(Leestekst):

De heer Verkerk zegt dat je, als je gewoon kijkt vanuit de ingewikkelde organisatie, voor de meest hoogcomplexe en de meest zeldzaam voorkomende expertise altijd iets van een centrale verantwoordelijkheid moet organiseren. Ik herken dat, ook uit de curatieve zorg. Ik kijk even naar het Prinses Máxima Centrum bijvoorbeeld. Daar hebben we het toch echt gecentraliseerd, ook al was bij de vorming daarvan menig regionaal ziekenhuis eigenlijk dol op zijn eigen oncologische afdeling en zei men behoorlijk wat kinderoncologische expertise te hebben. Diana Monissen heeft daar ongelooflijk hard aan getrokken om ervoor te zorgen dat daar uiteindelijk één kinderoncologisch centrum ontstond, waarbij eigenlijk werd gezegd: dat type hoogspecialistische kinderoncologische zorg is niet op allerlei plekken nodig, die kun je echt het beste op één plek organiseren. De ouders zijn zeer bereid om die rit naar Utrecht te maken, omdat ze weten dat dat gewoon het beste is wat er is. Is er marktwerking? Nee, er is nul marktwerking. Er is één aanbieder en nul marktwerking. Is dat erg? Nee, absoluut niet. Het is een heel goed idee. Iedereen vindt dat gewoon een heel erg goed idee.

Zo wil ik ook kijken naar die hoogspecialistische zorg. Ik noem altijd als voorbeeld de anorexiazorg, waarbij de psychiatrie en de somatiek heel sterk moeten worden gecombineerd. Maar eigenlijk is het meer, want er zijn meerdere vormen van dat type heel hoogcomplexe zorg. Het is niet veel; het is een beetje als het gaat over de aantallen. Waar het gaat om het geld, zijn het natuurlijk vrij dure vormen van zorg. Ik zeg ook nog steeds niet dat ik het helemaal weg wil halen bij de gemeenten in de financiering daarvan, want dan krijg je weer allerlei knips in budgetstromen. Ik zeg wel: laat daar nou eenduidig opdrachtgeverschap plaatsvinden. Het gaat namelijk over de vormgeving van zo'n hoogspecialistisch centrum. Als je dat in concurrentie probeert te doen of als je dat allemaal een beetje probeert te doen, komt het er gewoon nooit. Dat is dan de prijs die je daarvoor betaalt, dat het er nooit komt. We moeten dat dus vormgeven. We zijn dat nu op twee plekken aan het proberen, rondom Amsterdam en rondom Groningen. Als dat goed lukt, willen we het ook in de andere regio's – we denken aan zes à zeven regio's – gaan doen.

(Uittreksel gegevens):
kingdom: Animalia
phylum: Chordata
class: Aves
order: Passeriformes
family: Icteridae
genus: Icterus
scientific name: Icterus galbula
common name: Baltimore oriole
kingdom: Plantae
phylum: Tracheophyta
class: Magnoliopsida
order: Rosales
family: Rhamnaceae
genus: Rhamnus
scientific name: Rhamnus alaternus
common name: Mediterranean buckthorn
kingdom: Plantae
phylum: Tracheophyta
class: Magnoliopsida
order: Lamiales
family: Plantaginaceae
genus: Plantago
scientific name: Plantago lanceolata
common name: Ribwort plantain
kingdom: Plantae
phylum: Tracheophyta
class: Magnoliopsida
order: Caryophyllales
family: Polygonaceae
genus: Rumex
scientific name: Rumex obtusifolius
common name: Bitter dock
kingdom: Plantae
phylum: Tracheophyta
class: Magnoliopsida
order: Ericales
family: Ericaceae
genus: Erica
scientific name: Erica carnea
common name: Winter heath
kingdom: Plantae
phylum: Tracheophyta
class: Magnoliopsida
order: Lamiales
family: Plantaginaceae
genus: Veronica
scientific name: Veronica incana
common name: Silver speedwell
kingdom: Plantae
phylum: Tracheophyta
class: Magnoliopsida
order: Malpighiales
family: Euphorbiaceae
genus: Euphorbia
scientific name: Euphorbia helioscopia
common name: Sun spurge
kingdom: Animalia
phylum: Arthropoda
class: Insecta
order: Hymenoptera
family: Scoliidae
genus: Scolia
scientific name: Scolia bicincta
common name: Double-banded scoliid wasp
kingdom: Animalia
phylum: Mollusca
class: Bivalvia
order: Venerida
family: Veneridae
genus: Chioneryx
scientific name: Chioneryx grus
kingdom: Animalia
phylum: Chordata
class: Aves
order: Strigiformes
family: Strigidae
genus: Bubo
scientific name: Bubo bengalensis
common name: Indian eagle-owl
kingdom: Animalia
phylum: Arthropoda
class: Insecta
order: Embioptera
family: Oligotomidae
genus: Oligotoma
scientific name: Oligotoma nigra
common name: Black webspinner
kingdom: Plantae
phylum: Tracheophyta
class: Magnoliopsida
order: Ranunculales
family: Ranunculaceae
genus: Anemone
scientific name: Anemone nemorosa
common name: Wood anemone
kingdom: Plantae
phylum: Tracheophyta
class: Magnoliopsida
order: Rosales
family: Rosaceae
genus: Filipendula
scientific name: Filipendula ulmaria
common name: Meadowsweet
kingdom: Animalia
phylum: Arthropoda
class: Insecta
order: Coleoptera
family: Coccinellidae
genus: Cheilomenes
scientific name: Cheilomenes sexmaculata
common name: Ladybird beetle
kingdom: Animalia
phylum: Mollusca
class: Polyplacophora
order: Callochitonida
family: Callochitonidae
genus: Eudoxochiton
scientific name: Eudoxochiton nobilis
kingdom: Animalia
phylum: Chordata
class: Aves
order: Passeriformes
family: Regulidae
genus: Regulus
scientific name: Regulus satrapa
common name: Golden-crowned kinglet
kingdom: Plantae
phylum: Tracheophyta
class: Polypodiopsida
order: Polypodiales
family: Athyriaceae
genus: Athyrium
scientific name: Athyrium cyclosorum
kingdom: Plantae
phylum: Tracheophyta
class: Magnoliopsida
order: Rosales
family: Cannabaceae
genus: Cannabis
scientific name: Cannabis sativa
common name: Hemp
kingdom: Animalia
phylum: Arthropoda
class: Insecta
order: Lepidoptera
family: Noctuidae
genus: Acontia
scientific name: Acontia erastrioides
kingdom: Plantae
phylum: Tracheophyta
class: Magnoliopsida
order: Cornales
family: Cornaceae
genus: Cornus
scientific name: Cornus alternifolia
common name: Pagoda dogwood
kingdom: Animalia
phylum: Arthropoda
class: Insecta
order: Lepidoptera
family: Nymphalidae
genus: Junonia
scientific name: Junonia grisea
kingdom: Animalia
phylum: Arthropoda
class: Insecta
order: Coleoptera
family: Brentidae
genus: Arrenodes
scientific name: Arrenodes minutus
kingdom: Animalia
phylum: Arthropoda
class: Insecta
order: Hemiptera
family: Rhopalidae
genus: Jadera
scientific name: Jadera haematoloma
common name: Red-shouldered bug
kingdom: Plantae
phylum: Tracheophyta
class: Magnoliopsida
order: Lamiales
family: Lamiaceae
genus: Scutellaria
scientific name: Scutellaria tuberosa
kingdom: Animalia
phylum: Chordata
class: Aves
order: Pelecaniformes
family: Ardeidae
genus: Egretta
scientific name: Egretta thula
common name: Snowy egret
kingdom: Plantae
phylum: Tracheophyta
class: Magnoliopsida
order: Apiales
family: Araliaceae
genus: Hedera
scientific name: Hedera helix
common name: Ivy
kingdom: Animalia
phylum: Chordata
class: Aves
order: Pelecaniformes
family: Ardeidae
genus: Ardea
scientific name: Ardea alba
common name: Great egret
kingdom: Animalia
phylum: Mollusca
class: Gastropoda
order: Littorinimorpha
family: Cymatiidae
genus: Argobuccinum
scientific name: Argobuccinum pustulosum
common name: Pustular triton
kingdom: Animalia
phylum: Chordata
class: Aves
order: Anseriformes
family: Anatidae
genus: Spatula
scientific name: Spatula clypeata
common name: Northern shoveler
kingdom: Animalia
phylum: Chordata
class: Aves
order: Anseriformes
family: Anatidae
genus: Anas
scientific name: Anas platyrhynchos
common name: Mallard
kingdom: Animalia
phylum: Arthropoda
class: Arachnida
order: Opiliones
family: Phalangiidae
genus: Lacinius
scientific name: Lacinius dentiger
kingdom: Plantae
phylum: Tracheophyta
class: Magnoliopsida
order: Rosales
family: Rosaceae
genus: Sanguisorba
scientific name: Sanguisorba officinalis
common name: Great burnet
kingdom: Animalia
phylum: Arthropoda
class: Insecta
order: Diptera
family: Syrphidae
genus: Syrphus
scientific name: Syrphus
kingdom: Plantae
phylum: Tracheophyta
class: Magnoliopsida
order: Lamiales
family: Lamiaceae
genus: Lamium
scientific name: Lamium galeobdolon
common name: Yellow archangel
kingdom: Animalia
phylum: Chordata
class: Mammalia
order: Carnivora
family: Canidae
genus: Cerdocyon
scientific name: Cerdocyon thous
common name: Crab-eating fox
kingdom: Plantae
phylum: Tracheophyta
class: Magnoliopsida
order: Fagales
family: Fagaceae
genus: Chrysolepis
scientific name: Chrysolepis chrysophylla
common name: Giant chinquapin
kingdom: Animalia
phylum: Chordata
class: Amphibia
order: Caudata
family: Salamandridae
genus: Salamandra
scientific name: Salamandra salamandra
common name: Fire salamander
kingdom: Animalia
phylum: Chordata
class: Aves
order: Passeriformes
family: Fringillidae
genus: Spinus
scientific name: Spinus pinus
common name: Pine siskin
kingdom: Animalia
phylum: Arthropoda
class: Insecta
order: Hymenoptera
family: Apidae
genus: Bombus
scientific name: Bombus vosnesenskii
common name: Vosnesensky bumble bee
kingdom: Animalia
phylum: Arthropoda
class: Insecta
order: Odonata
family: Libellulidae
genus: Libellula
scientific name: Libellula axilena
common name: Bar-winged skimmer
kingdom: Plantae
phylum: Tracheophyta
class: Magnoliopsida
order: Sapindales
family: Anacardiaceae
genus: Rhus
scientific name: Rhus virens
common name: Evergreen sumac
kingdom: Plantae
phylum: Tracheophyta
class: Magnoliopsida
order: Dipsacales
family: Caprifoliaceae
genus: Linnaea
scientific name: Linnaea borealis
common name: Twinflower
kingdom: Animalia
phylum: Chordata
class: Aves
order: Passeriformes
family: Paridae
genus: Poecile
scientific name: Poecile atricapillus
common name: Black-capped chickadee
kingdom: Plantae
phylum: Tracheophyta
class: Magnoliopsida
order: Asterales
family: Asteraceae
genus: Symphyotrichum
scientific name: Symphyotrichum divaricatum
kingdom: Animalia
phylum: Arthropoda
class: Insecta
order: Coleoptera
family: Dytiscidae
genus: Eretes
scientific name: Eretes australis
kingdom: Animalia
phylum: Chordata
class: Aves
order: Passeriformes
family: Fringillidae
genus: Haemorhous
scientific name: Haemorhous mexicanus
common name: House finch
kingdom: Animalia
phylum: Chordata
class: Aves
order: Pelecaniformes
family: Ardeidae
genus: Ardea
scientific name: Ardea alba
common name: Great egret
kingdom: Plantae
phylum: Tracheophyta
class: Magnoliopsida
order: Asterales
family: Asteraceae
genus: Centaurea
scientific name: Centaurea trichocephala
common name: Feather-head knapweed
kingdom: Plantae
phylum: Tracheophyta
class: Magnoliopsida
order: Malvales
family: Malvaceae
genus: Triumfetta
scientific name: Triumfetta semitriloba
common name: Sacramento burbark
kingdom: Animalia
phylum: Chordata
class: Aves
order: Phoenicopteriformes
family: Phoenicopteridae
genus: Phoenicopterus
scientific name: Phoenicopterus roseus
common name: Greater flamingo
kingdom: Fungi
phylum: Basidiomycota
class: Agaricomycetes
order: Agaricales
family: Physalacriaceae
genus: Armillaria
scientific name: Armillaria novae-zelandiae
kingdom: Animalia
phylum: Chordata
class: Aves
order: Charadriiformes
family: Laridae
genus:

(Opdracht): Rond welke twee plaatsen wordt volgens de leestekst nu geprobeerd hoogspecialistische zorg vorm te geven? De rijen heb je niet nodig.

(Antwoord): Rondom Amsterdam en rondom Groningen.